LIMIT_TEMPERATURE (R/W)[011(0X0B)]:072(0X48)

Ok, in my own long winded way hopefully I've proven that you can set EEPROM registers with Manage mode. Let's try setting register 8, the CCW Angle Limit. It's a 2 byte register with min value of 0 and max of 1023. What happens when we try to set it to 0:

[CID:021(0X15)] write 8 0
->[Dynamixel]:255 255 021 004 003 008 000 219 LEN:008(0X08)
<-[Dynamixel]:255 255 021 002 008 224 LEN:006(0X06)

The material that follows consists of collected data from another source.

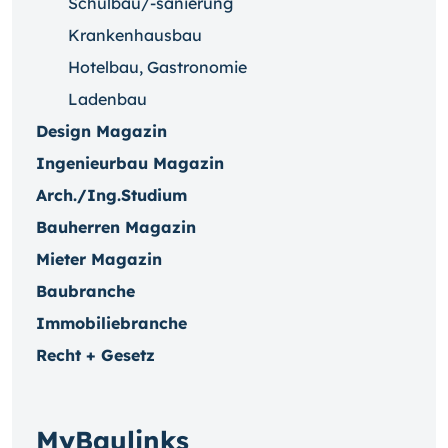
Schulbau/-sanierung
Krankenhausbau
Hotelbau, Gastronomie
Ladenbau
Design Magazin
Ingenieurbau Magazin
Arch./Ing.Studium
Bauherren Magazin
Mieter Magazin
Baubranche
Immobiliebranche
Recht + Gesetz
MyBaulinks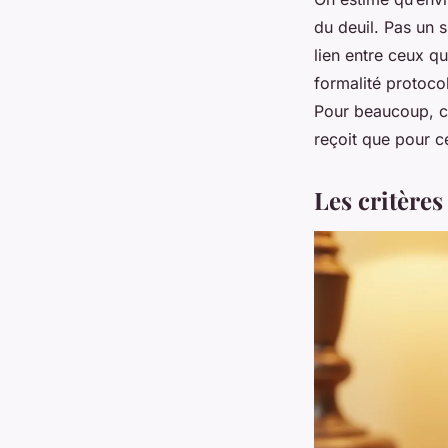
du deuil. Pas un 
lien entre ceux q
formalité protoco
Pour beaucoup, ce
reçoit que pour ce
Les critère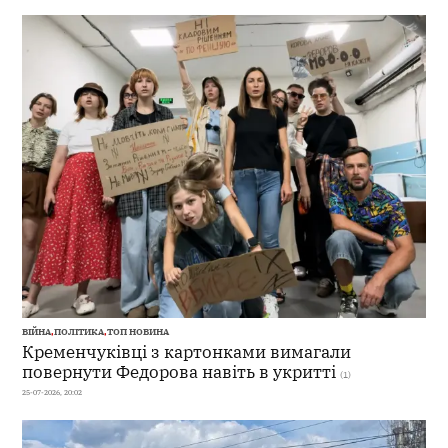
ВІЙНА
,
ПОЛІТИКА
,
ТОП НОВИНА
Кременчуківці з картонками вимагали
повернути Федорова навіть в укритті
(1)
25-07-2026, 20:02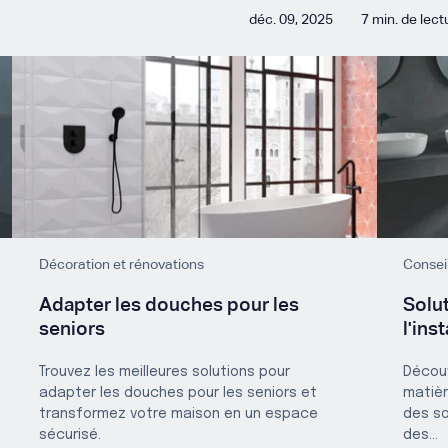
déc. 09, 2025
7 min. de lect
Décoration et rénovations
Conseil
Adapter les douches pour les
Solu
seniors
l'ins
Trouvez les meilleures solutions pour
Découv
adapter les douches pour les seniors et
matièr
transformez votre maison en un espace
des so
sécurisé.
des...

Didn't work. Error code 224 rears its ugly head yet again. If the AX-12 is smart enough to recognize out of range errors, maybe it is also smart enough to recognize other errors. According to the table, register 8 has to be treated as a 2-byte register. Hmm. What if we set it using two bytes:

[CID:021(0X15)] write 8 0 0
->[Dynamixel]:255 255 021 005 003 008 000 000 218 LEN:009(0X09)
<-[Dynamixel]:255 255 021 002 000 232 LEN:006(0X06)

Woo hoo! Success! Let's make sure:

[CID:021(0X15)] dump
...
CCW_ANGLE_LIMIT_L (R/W)[008(0X08)]:000(0X00)
CCW_ANGLE_LIMIT_H (R/W)[009(0X09)]:000(0X00)

Register 8 and so-called register 9 are both set to 0. You have to set both bytes at the same time with 2-byte registers. This also explains why, when setting angle limits, you only have to set registers 6 and 8 in the Behavior Control Programmer, and don't have to worry about 7 and 9. You can't set 6 without setting 7 and you can't set 8 without also setting 9. The Behavior Control Programmer apparently knows this and sets 7 and 9 automatically.

Another tricky thing: to set any 2-byte register with Manage mode you have to convert the value you want to set into hex, break it into two bytes, and then convert each byte back into decimal. For example, if you want to set register 8 back to the default of 1023, you'd convert 1023 to hex (3FF), break the hex value into two bytes (high byte 03 and low byte FF), and convert the hex back into decimal (high byte 3 and low byte 255). Those are the values you'll need to enter into the write command. But one last tricky thing is you have to swap the order of the bytes because the AX-12 expects the low byte first (255) and the high byte last (3). So finally we use this command to set register 8 to a value of 1023:

[CID:021(0X15)] write 8 255 3
->[Dynamixel]:255 255 021 005 003 008 255 003 216 LEN:009(0X09)
<-[Dynamixel]:255 255 021 002 000 232 LEN:006(0X06)

Command completed successfully. Let's check the value with a dump command:

[CID:021(0X15)] dump
...
CCW_ANGLE_LIMIT_L (R/W)[008(0X08)]:255(0XFF)
CCW_ANGLE_LIMIT_H (R/W)[009(0X09)]:003(0X03)

Finally, if you print the value of register 8 using the Behavior Control Programmer, you'll see that it contains the value 1023:

LOAD CM5 Print DX:Custom ID: 21:8

Hope you found this helpful and not too tedious. I wanted to make this as general-purpose as possible for everyone.

[inaki]

Good work and very clear and detailed explanation ! Thanks!

[barbar]

Hope you found this helpful ...

Yes, thank you very much!

[Pev]

Brilliant Stevo3d, Thanks you so much for taking the time to post this great info.

[Takedown]

The word 'clever' springs to mind!!!

[stevo3d]

Thanks very much for the positive feedback everyone!